Nowa szkoła, klasa, ludzie. Wszystko ok. Z nowa koleżanka z klasy spedziłam wczorajszy piatkowy wieczór. Ach... Jedno piwko, drugie, potem trzeba bylo to wytanczyc, bo głowek mocnych to my nie mamy. heh. Fajnie, bo akurat tanczyłam naprzeciwko stolika przy którym siedział chłopak któremu aktualnie sie podobam (on mi niekoniecznie) i chłopak któremu kiedys sie podobałam (on mi tez no ale...). Ciekawe czy sie jakos zgadali na ten temat.
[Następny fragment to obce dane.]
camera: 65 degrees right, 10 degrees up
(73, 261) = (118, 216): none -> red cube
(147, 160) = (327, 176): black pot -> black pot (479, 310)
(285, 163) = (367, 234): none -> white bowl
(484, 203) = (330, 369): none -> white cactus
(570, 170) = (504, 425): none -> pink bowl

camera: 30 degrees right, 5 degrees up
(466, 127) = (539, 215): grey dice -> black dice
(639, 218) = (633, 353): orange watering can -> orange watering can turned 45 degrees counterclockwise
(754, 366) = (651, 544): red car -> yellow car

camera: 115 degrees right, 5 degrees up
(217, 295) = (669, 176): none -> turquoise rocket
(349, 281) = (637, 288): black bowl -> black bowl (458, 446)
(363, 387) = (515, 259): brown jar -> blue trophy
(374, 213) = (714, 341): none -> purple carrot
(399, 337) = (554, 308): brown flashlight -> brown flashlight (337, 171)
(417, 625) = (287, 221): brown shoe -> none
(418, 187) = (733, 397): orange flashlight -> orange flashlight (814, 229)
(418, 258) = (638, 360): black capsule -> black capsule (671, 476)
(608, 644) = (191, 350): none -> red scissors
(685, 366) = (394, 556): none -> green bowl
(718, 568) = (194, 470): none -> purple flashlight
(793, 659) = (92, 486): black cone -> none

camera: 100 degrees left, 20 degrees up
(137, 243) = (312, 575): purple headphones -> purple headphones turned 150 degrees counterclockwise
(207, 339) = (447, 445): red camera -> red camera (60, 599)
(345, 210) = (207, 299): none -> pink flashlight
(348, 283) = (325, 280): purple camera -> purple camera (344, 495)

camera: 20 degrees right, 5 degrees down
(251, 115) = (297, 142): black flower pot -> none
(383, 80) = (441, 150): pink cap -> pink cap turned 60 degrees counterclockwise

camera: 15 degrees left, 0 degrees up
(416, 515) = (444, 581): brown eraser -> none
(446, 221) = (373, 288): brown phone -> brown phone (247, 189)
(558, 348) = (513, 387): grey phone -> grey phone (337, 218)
Hje hje.
Mam teraz duzo nauki, ale to moze i dobrze bo nie mam czasu na rozmyslanie o Nim, i ogólnie o tym, czemu taka dziewczyna jak ja, nie moze sobie znalezc odpowiedniego faceta. Bardziej pożyteczne jest rozmyslanie zaletach i wadach bohaterów mitów, o koniunkcji, alternatywie, o wektorach i innych jakże potrzebnych w życiu sprawach. Narazie jest good bo dostałam juz dwie 5. jeaah...
Jak zwykle sama sciełam sobie włosy. Specjalnymi nożyczkami of kors. E moze byc. Chociaz chciałabym miec znów grzywke. Ale wiem jakie to niewygodne.
Nie zmyłam wczorajszego make-up'u. Oł noooł.